---------- SUPPLIED PASSAGE ----------
Reality Doesn’t Care About Feelings, Vol. 8 – Urban Meyer vs The Mob

“I followed my heart, not my head. As I reflect, my loyalty to his grandfather Earle Bruce, who was my mentor, likely impacted how I treated Zach over the years.”

That was how Ohio State University football coach Urban Meyer attempted to do a little self-reflection during a press conference on Wednesday evening. He was addressing his failure to fire Zach Smith, his assistant coach and the grandson of his mentor, until July 23rd of this year despite a track record of poor behavior spanning nearly a decade.

The most egregious entanglements Smith got himself in were in regards to domestic violence allegations, the most recent of which cost him his job. If you pay attention to sportsball in any capacity, you’ve heard of this story; if you haven’t here is a nice summary of what happened:

The saga began in earnest on July 23, when Zach Smith was fired after the independent journalist Brett McMurphy reported on Facebook that Courtney Smith had requested a protection order against him. He also reported that Zach Smith had been accused of domestic violence in 2009, when he was an assistant to Meyer at Florida, and in 2015, when they were both at Ohio State.

Courtney Smith, who is now divorced from Zach Smith, had said that Shelley Meyer had extensive knowledge of the abuse allegations in 2015, McMurphy reported. Courtney Smith’s story was supported by text messages, according to the report.

A week earlier, at a news conference for the Big Ten Conference, Urban Meyer said that he had known of the 2009 accusations and that he and his wife had talked with the Smiths after a police investigation. But when confronted with questions about the 2015 allegations during the news conference, Meyer said he had learned of the accusations only the night before.
----------
*WHAT THE TASK ASKS*
In the article on Urban Meyer and Zach Smith, on what date was Zach Smith fired?
---------- ITEMS ----------
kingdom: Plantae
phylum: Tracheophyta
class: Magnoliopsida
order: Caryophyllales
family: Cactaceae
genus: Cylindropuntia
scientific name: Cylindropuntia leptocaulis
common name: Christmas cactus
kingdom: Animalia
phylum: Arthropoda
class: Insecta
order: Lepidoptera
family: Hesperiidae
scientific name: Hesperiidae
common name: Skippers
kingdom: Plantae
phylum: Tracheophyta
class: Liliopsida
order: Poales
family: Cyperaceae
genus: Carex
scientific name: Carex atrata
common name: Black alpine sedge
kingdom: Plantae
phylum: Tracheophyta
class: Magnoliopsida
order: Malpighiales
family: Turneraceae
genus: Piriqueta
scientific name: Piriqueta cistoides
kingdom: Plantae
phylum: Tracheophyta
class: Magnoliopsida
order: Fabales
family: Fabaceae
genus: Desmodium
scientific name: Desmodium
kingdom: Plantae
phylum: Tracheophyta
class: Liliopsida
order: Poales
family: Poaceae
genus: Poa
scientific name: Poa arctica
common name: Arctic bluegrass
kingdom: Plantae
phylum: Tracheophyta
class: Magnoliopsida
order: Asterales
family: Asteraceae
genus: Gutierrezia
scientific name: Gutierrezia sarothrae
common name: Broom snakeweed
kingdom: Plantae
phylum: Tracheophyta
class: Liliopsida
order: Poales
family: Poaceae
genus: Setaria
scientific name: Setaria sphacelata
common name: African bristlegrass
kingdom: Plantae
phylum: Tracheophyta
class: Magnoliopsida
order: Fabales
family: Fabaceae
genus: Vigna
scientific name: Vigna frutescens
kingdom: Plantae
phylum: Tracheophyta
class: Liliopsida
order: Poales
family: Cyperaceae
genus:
----------
*THE COMPLETED TASK*
July 23